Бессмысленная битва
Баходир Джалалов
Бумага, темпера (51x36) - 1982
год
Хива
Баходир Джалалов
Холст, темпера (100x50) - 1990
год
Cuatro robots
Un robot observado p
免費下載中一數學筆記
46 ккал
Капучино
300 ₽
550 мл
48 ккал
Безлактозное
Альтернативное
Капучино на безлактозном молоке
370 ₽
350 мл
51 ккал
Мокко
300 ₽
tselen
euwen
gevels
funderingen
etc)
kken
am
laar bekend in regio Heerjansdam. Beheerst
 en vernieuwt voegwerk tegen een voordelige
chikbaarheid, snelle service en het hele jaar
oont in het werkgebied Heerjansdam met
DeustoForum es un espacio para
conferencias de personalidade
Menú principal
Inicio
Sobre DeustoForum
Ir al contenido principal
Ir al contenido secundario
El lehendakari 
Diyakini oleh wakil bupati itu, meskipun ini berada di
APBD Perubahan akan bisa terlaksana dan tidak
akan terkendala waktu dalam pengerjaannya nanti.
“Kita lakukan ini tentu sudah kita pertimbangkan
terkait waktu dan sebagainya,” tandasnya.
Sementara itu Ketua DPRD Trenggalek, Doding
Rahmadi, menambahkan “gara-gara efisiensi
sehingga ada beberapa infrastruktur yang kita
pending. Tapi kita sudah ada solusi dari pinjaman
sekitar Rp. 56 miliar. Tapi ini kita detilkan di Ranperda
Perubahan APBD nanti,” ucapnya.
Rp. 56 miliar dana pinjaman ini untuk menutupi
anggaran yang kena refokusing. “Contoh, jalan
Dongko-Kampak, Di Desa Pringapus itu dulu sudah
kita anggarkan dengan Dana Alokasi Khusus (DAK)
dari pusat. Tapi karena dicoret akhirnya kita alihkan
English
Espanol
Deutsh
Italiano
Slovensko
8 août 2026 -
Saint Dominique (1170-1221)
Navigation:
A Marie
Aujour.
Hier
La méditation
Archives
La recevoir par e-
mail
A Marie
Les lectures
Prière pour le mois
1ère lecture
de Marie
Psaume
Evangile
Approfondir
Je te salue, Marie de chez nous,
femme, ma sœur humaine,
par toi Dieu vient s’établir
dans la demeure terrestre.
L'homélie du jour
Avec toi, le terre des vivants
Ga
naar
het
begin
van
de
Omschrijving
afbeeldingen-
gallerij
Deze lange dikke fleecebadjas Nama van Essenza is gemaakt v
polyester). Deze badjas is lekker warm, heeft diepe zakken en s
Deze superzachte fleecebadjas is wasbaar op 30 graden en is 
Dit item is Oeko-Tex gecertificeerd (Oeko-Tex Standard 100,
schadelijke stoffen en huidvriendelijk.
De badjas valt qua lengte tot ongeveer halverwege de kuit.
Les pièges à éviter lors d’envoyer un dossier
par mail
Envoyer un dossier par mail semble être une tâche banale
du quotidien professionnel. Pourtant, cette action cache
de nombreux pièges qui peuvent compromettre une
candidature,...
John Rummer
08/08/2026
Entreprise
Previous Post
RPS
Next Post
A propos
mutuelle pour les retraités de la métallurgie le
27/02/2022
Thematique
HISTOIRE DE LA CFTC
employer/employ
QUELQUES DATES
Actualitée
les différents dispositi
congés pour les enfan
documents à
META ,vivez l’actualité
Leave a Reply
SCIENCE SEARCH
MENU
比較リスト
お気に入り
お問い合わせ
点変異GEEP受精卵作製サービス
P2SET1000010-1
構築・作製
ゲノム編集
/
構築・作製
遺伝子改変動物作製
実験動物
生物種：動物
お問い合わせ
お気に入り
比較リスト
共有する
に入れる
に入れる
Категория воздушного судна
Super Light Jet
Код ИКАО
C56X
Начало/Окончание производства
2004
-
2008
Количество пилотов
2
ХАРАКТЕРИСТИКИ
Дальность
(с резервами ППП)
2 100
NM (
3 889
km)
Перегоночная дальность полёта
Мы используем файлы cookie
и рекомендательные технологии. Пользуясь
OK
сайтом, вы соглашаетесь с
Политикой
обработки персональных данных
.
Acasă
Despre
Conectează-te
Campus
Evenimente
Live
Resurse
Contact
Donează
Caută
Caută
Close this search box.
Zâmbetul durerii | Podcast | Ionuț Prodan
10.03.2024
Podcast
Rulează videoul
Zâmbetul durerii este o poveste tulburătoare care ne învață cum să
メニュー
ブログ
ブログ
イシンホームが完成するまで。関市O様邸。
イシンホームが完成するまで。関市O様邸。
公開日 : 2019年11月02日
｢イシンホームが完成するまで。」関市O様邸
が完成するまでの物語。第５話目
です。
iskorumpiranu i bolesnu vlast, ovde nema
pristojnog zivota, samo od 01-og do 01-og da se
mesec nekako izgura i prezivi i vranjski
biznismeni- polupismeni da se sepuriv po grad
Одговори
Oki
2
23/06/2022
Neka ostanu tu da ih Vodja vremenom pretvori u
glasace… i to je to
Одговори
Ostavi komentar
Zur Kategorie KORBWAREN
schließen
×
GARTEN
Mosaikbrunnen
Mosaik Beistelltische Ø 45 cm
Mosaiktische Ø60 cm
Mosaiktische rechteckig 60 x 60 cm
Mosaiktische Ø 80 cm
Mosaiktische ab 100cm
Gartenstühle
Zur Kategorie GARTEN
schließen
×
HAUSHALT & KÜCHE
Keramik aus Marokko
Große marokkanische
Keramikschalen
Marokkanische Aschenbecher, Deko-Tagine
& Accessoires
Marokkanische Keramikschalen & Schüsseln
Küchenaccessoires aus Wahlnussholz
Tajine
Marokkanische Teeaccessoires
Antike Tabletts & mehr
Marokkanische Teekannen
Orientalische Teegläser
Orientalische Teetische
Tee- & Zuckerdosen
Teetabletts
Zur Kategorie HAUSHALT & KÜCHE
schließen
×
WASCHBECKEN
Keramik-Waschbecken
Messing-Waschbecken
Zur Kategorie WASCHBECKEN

### EXERCISE OBJECTIVE
Extract all lines from the data in which "contenido" is found.

### WRITTEN SOLUTION
Ir al contenido principal
Ir al contenido secundario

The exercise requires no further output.